There are two types of replication event:
Statement based – these are the write operations. They written to the binary log as SQL statements.
Row based – these are the row changes and they are written to the binary log as complete copies of the rows.
It’s also possible to configure the server as MIXED which is a combination of both statement and row based replication. We’ll talk about that in a minute…
When setting up replication, in order to specify a particular replication event format, the binlog_format setting is configured in my.cnf (my.ini if using Windows)
Is there a best option ?
Let’s expand first on the differences between statement based and row based replication in MySQL.
With this format, every SQL statement that could perform a modify operation is logged to the binary log. Those same statements are then executed on the slaves by the SQL thread.
If the application makes five update operations to a table on the master, those same five statements are executed on the slave against the same dataset and in the same order.
These are complete copies of the rows that are written to the binary log and subsequently applied to the slaves.
If an application modified the same row five times, then five copies of that row would be written to the binary log and applied to the slaves. A modification might only be an update to a single field on the row but in row based replication, this operation is replicated as the entire row and not a single field update.
What are the advantages of statement based replication in MySQL?
- Binary logs are smaller so less disk space is needed for them
- Less data is transferred between the master and slaves
- Auditing changes made to a database could be done by looking in the binary logs using a tool like mysqlbinlog
What are the disadvantages of statement based replication in MySQL?
- Non-deterministic queries can produce results on the slave than are different to what were returned on the master
This points deserves padding out as will cause data consistency problems.
There are many non-deterministic operations which are considered as unsafe when used with replication.
An example of a non-deterministic operation would be where the function UUID() is used to a universal unique identifier. This will return a different result upon each execution. Having this function inside an insert or update statement for example would produce different results on both the master and the slave because the SQL statements generated on the master and executed on the slave. This behaviour applies to not only ad-hoc SQL statements but also to stored procedures and UDF’s.
- Greater numbers of row level locks may be necessary, for example if the operation was a INSERT…SELECT. This can introduce a performance penalty.
- There is a lot of extra context work needed to ensure that update operations are executed in the correct order
What are the advantages of row based replication in MySQL?
- The entire row is replicated.
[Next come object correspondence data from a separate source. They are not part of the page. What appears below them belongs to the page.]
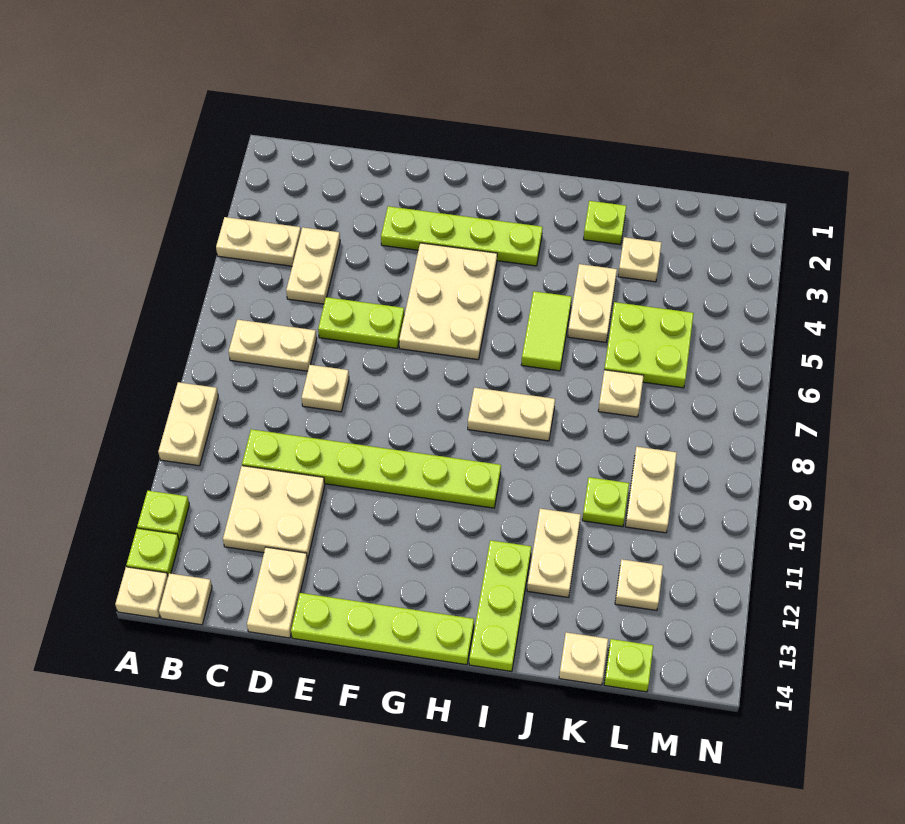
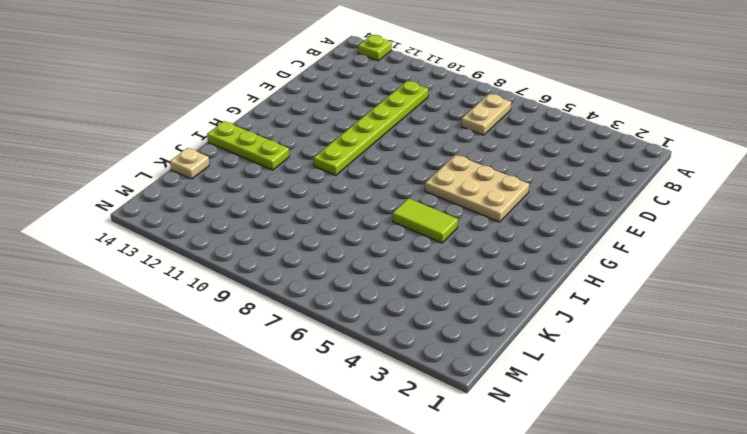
none -> tan 1x2 plate [216,217,301,266]
none -> tan 1x2 plate [158,382,218,466]
none -> lime 1x1 plate [137,491,189,540]
none -> tan 1x1 plate [115,567,168,618]

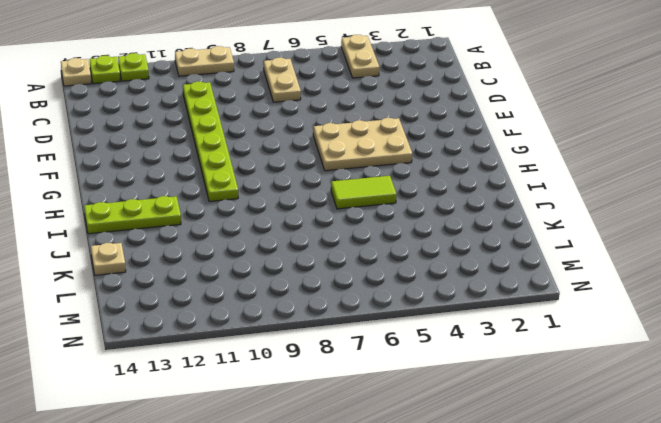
none -> tan 1x1 plate [159,573,212,625]
none -> tan 1x2 plate [286,227,340,304]
none -> tan 2x2 plate [223,466,325,559]
none -> lime 1x2 plate [318,297,404,348]

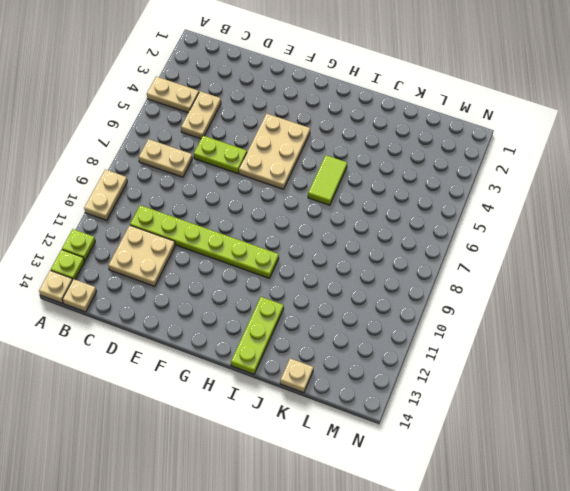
none -> tan 1x1 plate [302,365,349,412]
none -> tan 1x2 plate [247,547,308,638]
none -> lime 1x4 plate [381,206,543,266]
none -> lime 1x4 plate [291,593,474,665]

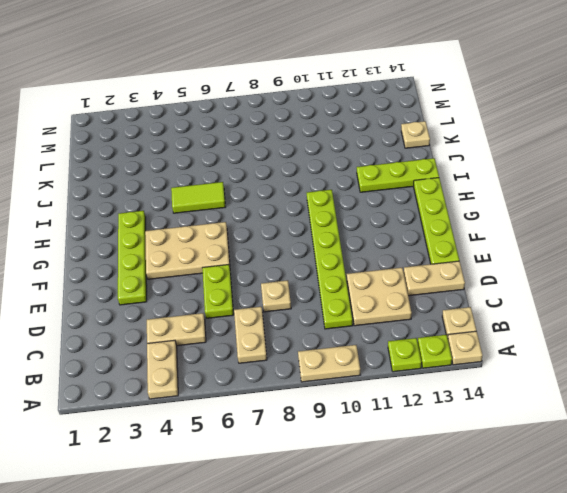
none -> tan 1x2 plate [468,388,555,441]
none -> lime 1x1 plate [584,201,626,245]
none -> tan 1x2 plate [568,264,617,342]
none -> tan 1x2 plate [527,509,581,597]

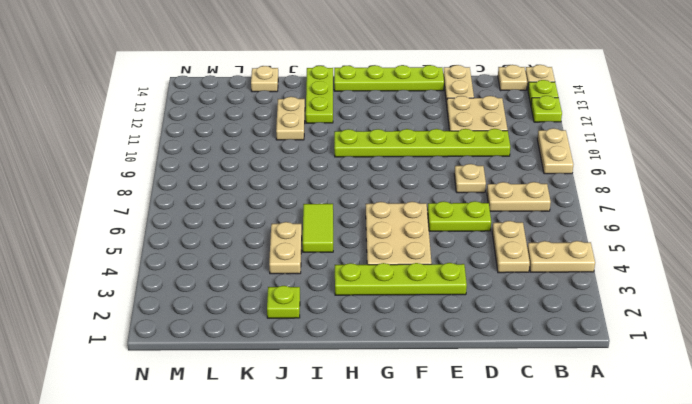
none -> tan 1x2 plate [468,388,555,441]
none -> tan 1x1 plate [618,237,662,282]
none -> lime 2x2 plate [604,302,694,388]
none -> tan 1x1 plate [598,370,644,417]

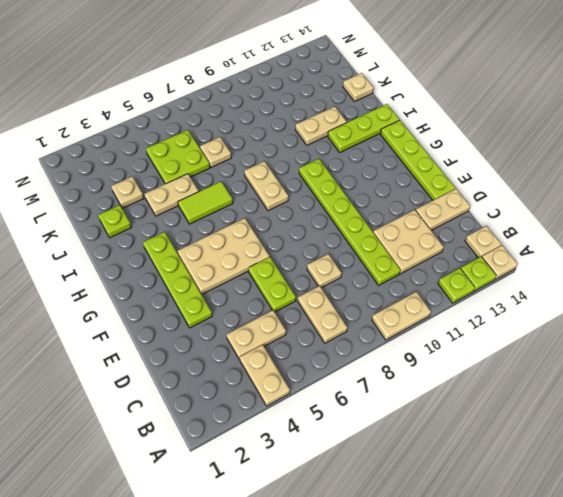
none -> lime 1x1 plate [582,477,629,527]
none -> tan 1x2 plate [625,447,677,533]
none -> tan 1x1 plate [615,559,663,611]
none -> lime 1x1 plate [604,639,653,692]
This avoids all of the issues with non-deterministic operations found in ad-hoc SQL, stored procedures and UDF’s
- No context information is needed to help guarantee operations are executed in the correct order
- Fewer row level locks are needed
What are the disadvantages of row based replication in MySQL?
- More data can be generated, increasing disk space requirements, network traffic and I/O
- The data is logged in binary format, making it harder to audit the changes to the database using the binary logs
Conclusion – statement based, row based replication or mixed replication
In my view it really depends 🙂 Data consistency should be the number one priority and this has to factor heavily in any decision.
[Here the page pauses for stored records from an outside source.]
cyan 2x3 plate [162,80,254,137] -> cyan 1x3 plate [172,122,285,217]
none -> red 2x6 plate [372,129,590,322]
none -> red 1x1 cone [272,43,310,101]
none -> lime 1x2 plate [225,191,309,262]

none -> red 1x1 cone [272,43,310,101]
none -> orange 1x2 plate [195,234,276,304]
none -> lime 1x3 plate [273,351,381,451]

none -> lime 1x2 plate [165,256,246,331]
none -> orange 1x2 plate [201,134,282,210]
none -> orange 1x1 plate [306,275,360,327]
Assess requirements based on the application. If you know for sure that the application is not using non-deterministic functions, then statement based replication would be sufficient but how can you guarantee this as a DBA?
As a DBA you might be responsible for introducing stored procedures and udf’s into production. This gives you a chance to review things before they are live and non-deterministic functions may raise a red flag. However ad-hoc SQL inside the application would be harder to review. In a statement based configuration, data consistency cannot be guaranteed between the master and the slave in this scenario.
So let’s go with row based – no wait, our application is write heavy, that’s going to cost more in hardware storage and potentially affect I/O performance!
Given the above, I would choose MIXED which switches between statement and row based replication depending on the operations performed. This helps keep binary logs in check whilst helping to guarantee data consistency between the master and the slave.
If I had to choose between statement and row based and storage, I/O etc was not an issue, I would stick to row based replication given the extra peace of mind it provides.